The Nett Warrior program has generated more cable fabrication here than any other program at Tobyhanna. So far, more than 116,000 cables have been produced. The customer, Program Executive Office (PEO) Ground Soldier Systems, tasked Tobyhanna with producing cables that meet new camouflage requirements, in this case, coyote brown.

The Nett Warrior system provides warfighters secure and mobile voice, video and data communications capabilities. With this system leaders can send information using services such as e-mail, text messages and icons that signify different threat levels.

"PEO Soldier wants to eliminate black from all Nett Warrior Soldierworn components, and they want certain cables to have a cloth covering, called Nomex, for strength and ease of use," said Lead Electronics Engineer Stan Czock, Production Engineering Directorate.

But the cable molding machines and material Tobyhanna was using could not meet the new specifications. A value engineering team was tasked to investigate options to implement the color change.

"We had to find a molding compound that worked with the machines we had in mind, which use low pressure to inject-mold the material, rather than the high pressure machines we were using," Czock said.

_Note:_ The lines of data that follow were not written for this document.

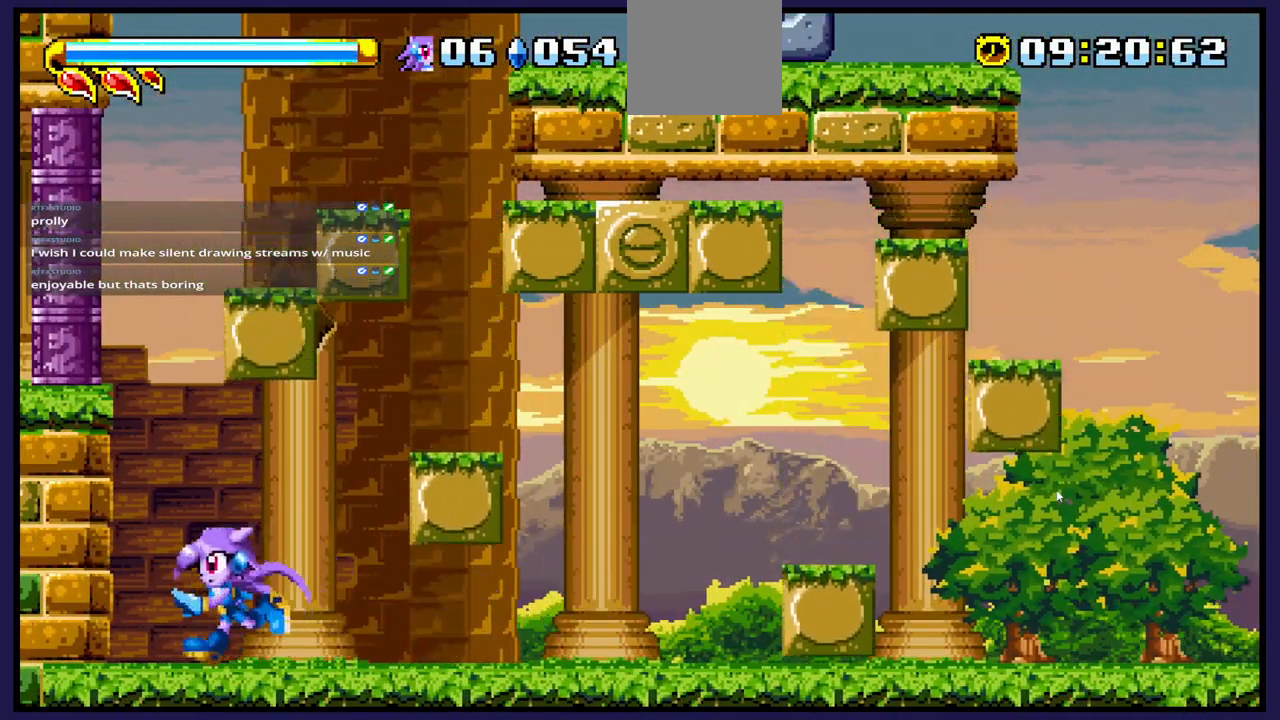
{"buttons": [], "left_stick": "center", "right_stick": "center", "events": [[283, "DPAD_LEFT", "up"]]}
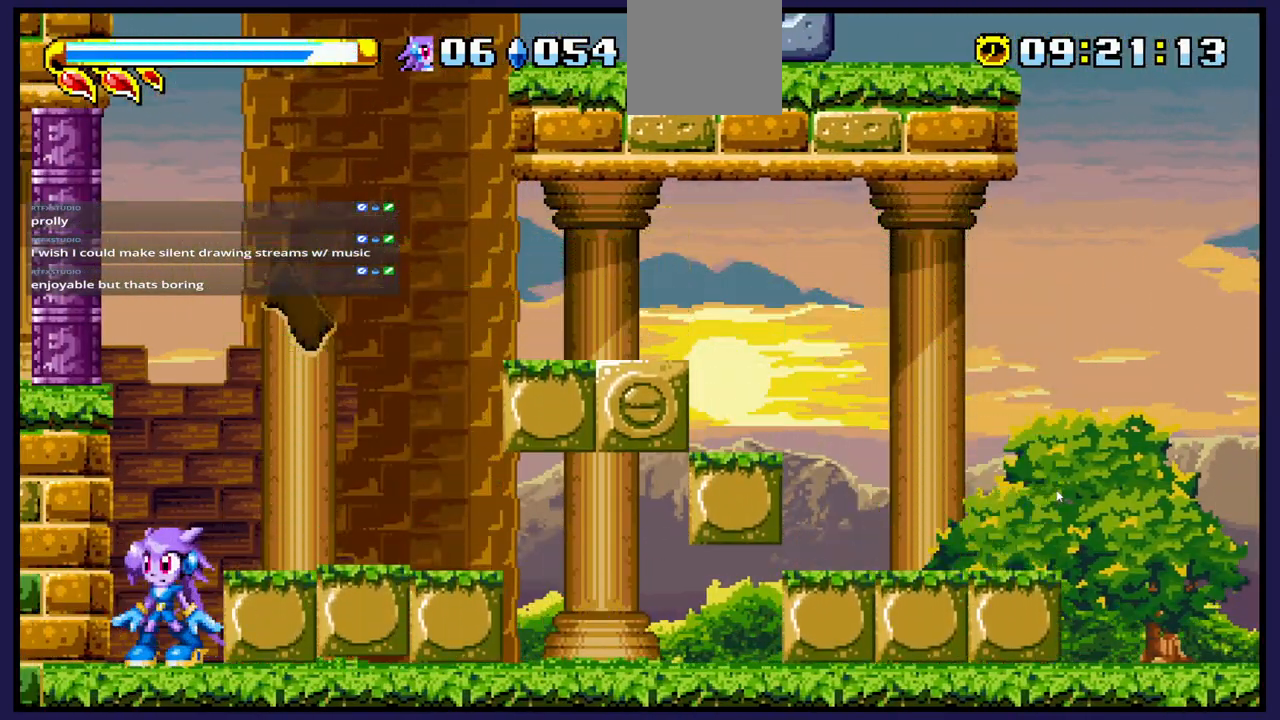
{"buttons": ["DPAD_RIGHT"], "left_stick": "center", "right_stick": "center", "events": [[233, "A", "down"], [283, "DPAD_RIGHT", "down"], [383, "A", "up"]]}
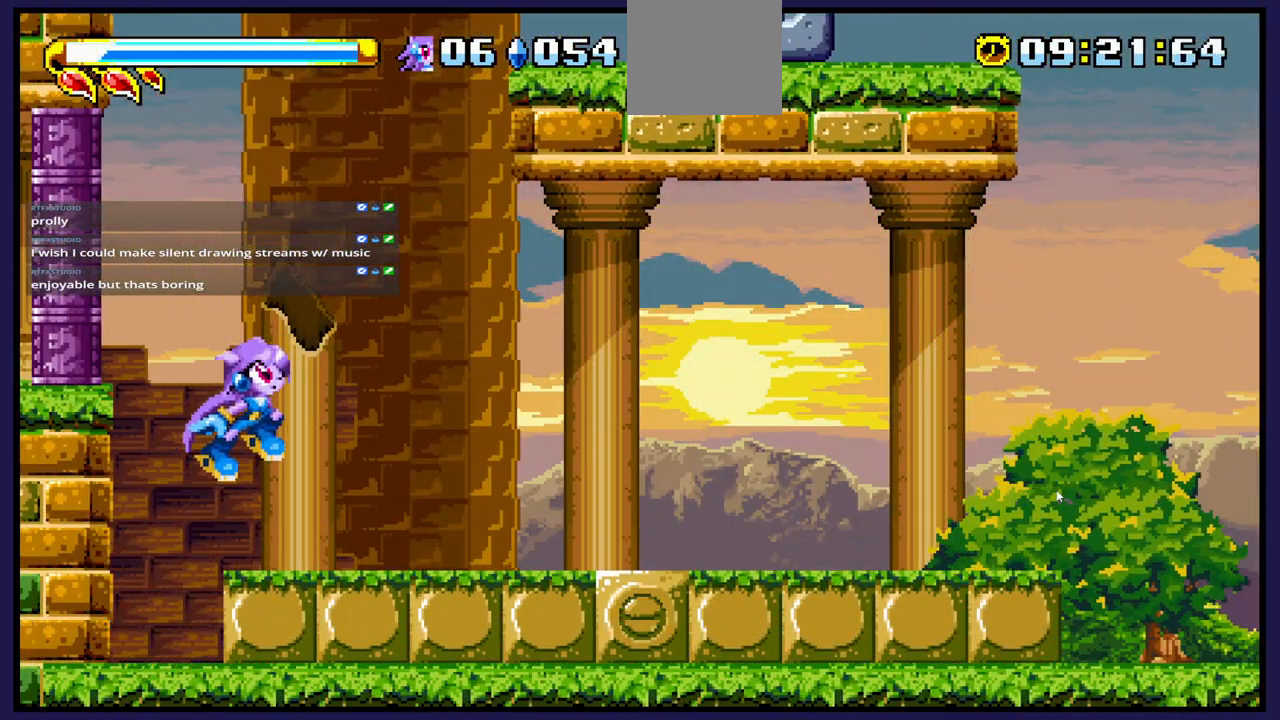
{"buttons": ["X"], "left_stick": "center", "right_stick": "center", "events": [[250, "DPAD_RIGHT", "up"], [450, "X", "down"]]}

An analysis was conducted to examine alternatives to the current high pressure injection molding since that process was only viable as a black color. The team consisted of Czock, Patrick Tierney, a chemical engineer in the Continuous Process Improvement Directorate; Richard Stetler, an electronics technician in the Production Engineering Directorate; Martin Nealon, a project manager in the Production Management Directorate and James Waters, an electronics engineer and value engineering study facilitator, for the Continuous Process Improvement Directorate.

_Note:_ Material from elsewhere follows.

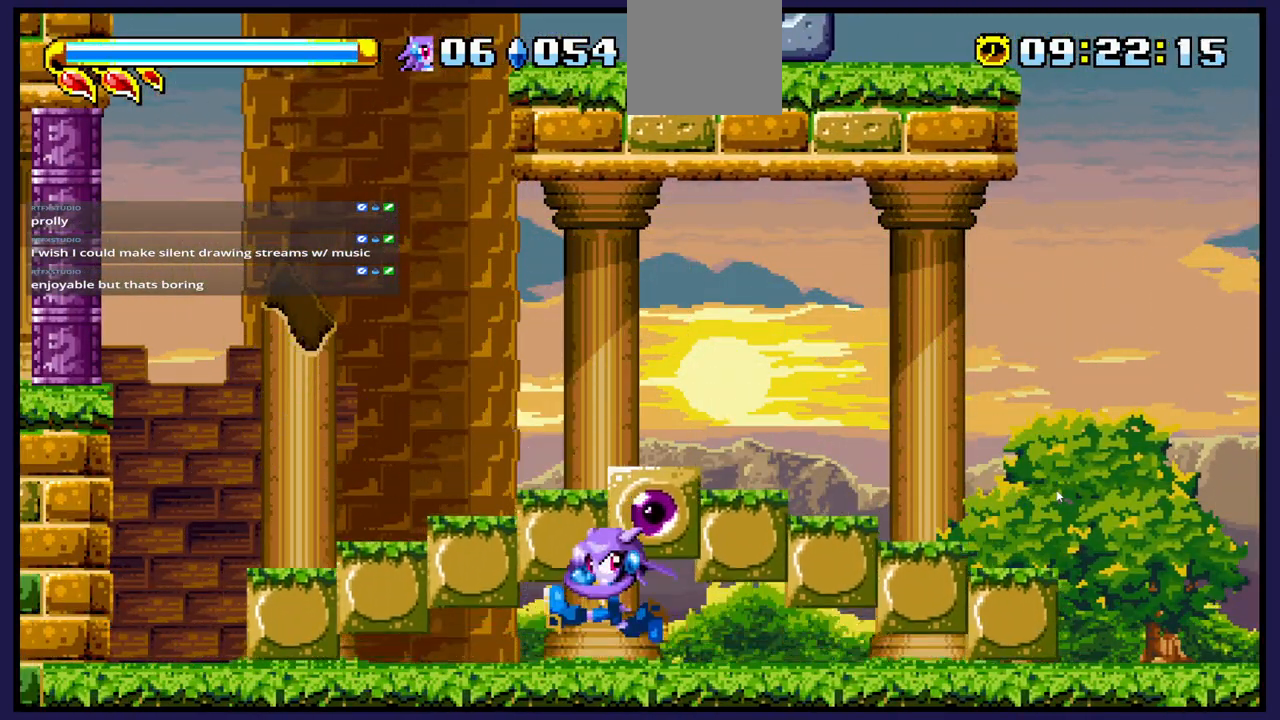
{"buttons": [], "left_stick": "center", "right_stick": "center", "events": [[67, "X", "up"], [117, "X", "down"], [233, "X", "up"]]}
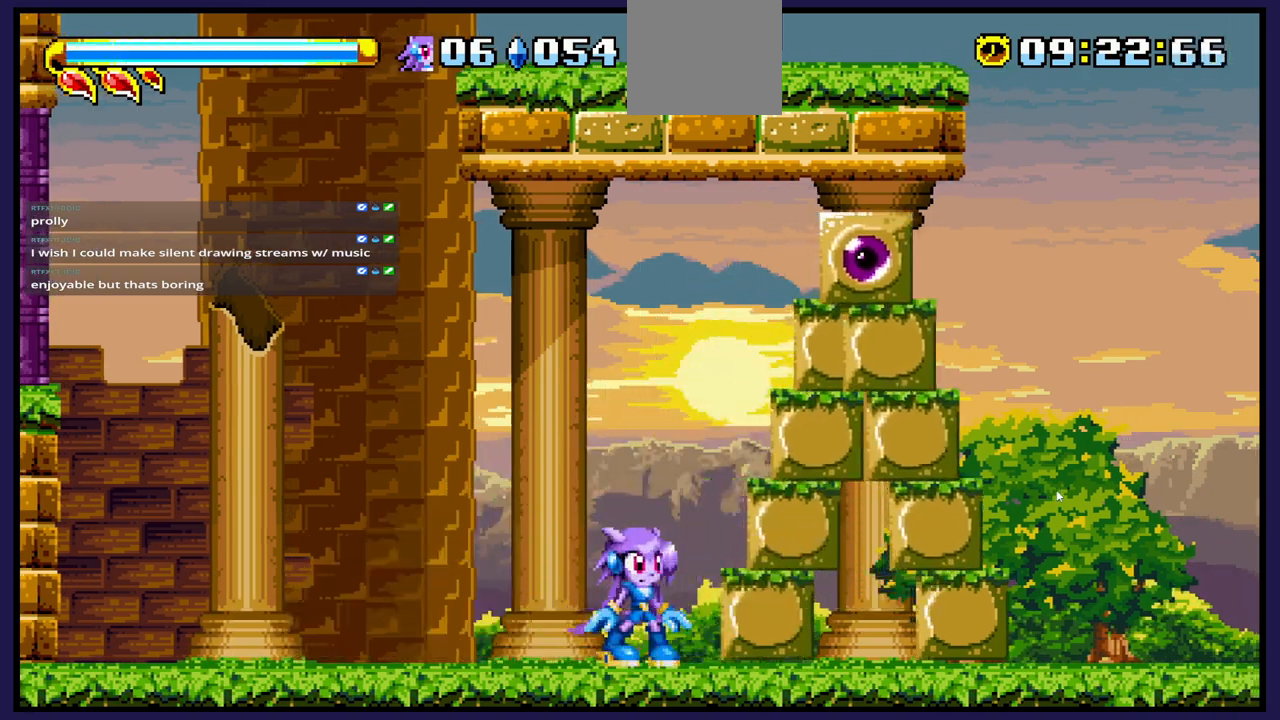
{"buttons": ["A", "DPAD_RIGHT"], "left_stick": "center", "right_stick": "center", "events": [[167, "A", "down"], [233, "DPAD_RIGHT", "down"]]}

The solution was a thermoplastic process that melts colored plastic beads and quickly injects the melted material into molds surrounding the base connector, which cools rapidly.

Tooling is much simpler than the current method with simpler handling and a significant time savings, Czock said.

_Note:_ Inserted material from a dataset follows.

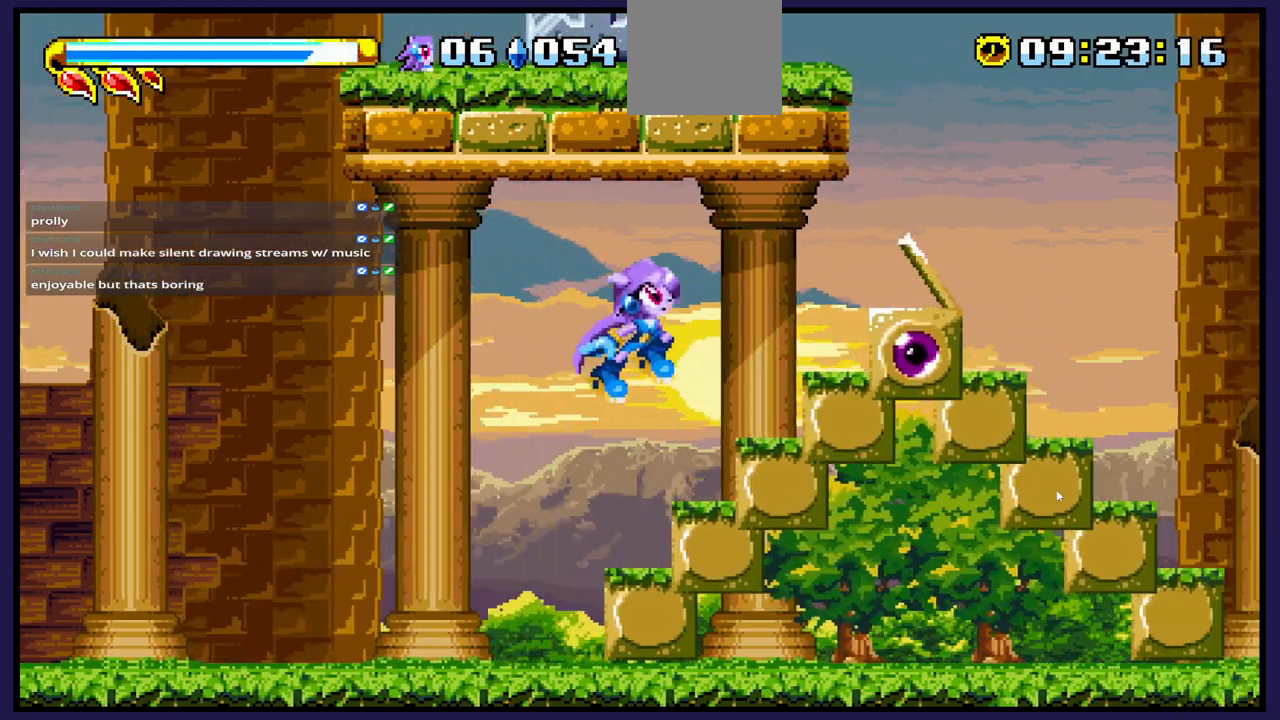
{"buttons": [], "left_stick": "center", "right_stick": "center", "events": [[50, "A", "up"], [133, "X", "down"], [283, "DPAD_RIGHT", "up"], [283, "X", "up"], [350, "X", "down"], [467, "X", "up"]]}
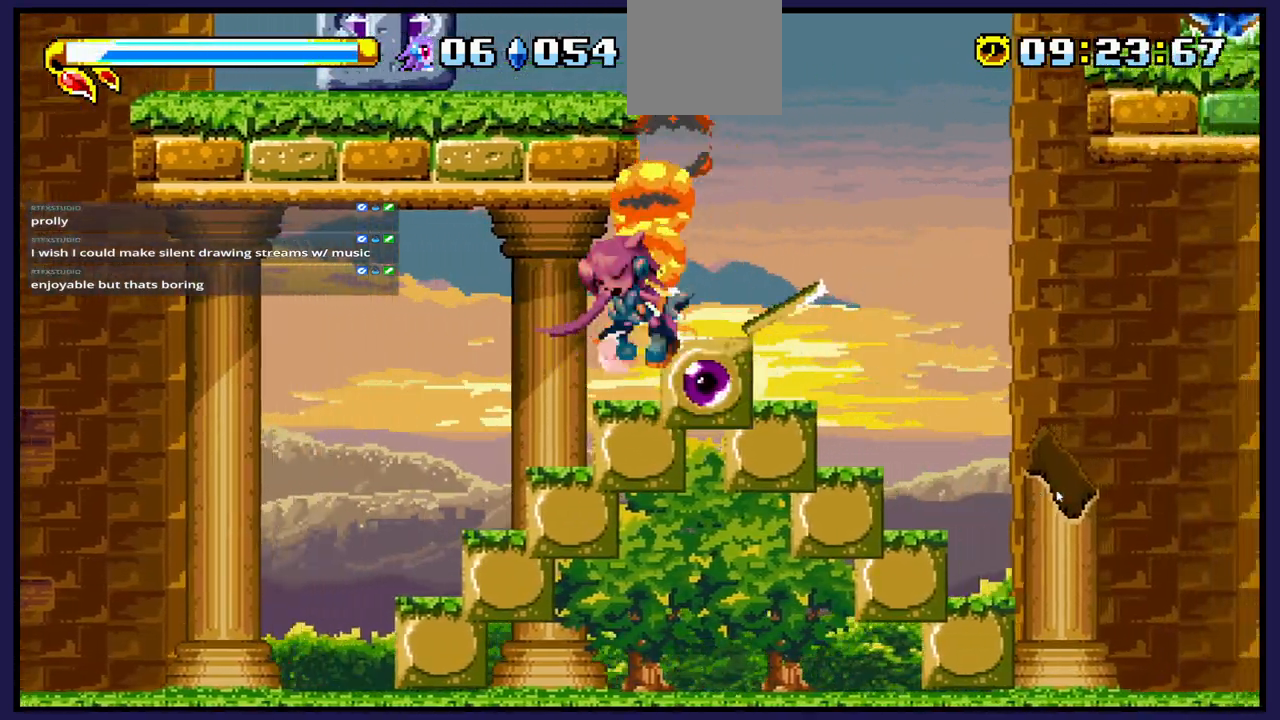
{"buttons": ["X"], "left_stick": "center", "right_stick": "center", "events": [[33, "X", "down"], [150, "X", "up"], [233, "X", "down"], [367, "X", "up"], [450, "X", "down"]]}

The alternate process employs a table top machine with plastic bead hopper. Over-molds typically take approximately 1 minute to complete, resulting in significant processing time reduction and related cost.

As part of the evaluation process, research was completed on the plastic bead material that would meet the camouflage requirements as well as the Nett Warrior performance criteria, specifically environmental specifications.

As part of the evaluation process, research was completed on the plastic bead material that would meet the camouflage requirements as well as the Nett Warrior performance criteria, specifically environmental specifications.

"We obtained a small quantity of the appropriate color material and had the potential vendor over-mold 20 sample Nett Warrior cables," said Janelle Farkas, a logistics management specialist in the directorate.

Personnel of the Logistics Support Activity's laboratory test facility here performed a series of tests on the sample cables to validate the compliance of the new machines and materials to the requirements. These included high temperature, low temperature and solar radiation.

The testing provided favorable results - no degradation occurred. The proposed machine and material met specifications. Three machines were purchased and are now operating to produce cables in less time and at less cost than the original method.

"The times savings alone will pay for the machines," Czock noted. "And we can match any color that is required."

Jim Holiday, liaison for Program Manager Nett Warrior, agrees and added that he believes the cost savings projection will be exceeded. "Tobyhanna's proposed solution worked from the get go," he said.

"There is also considerably less waste with this new system," Farkas said. "With the old system, the scrap rate was high. With this, it's practically zero. Very little trim work is required and what little scrap is left can be reused. If a cable mold comes out deformed, we can remold it."

Tobyhanna Army Depot is a recognized leader in providing world-class logistics support for command, control, communications, computers, intelligence, surveillance and reconnaissance systems across the Department of Defense. Tobyhanna's Corporate Philosophy, dedicated work force and electronics expertise ensure the depot is the Joint C4ISR provider of choice for all branches of the Armed Forces and industry partners.

Tobyhanna's unparalleled capabilities include full-spectrum logistics support for sustainment, overhaul and repair, fabrication and manufacturing, engineering design and development, systems integration, post production software support, technology insertion, modification, foreign military sales and global field support to our Joint Warfighters.

About 3,200 personnel are employed at Tobyhanna, which is located in the Pocono Mountains of northeastern Pennsylvania. Tobyhanna Army Depot is part of the U.S. Army Communications-Electronics Command. Headquartered at Aberdeen Proving Ground, Maryland, the command's mission is to research, develop, acquire, field and sustain communications, command, control computer, intelligence, electronic warfare and sensors capabilities for the Armed Forces.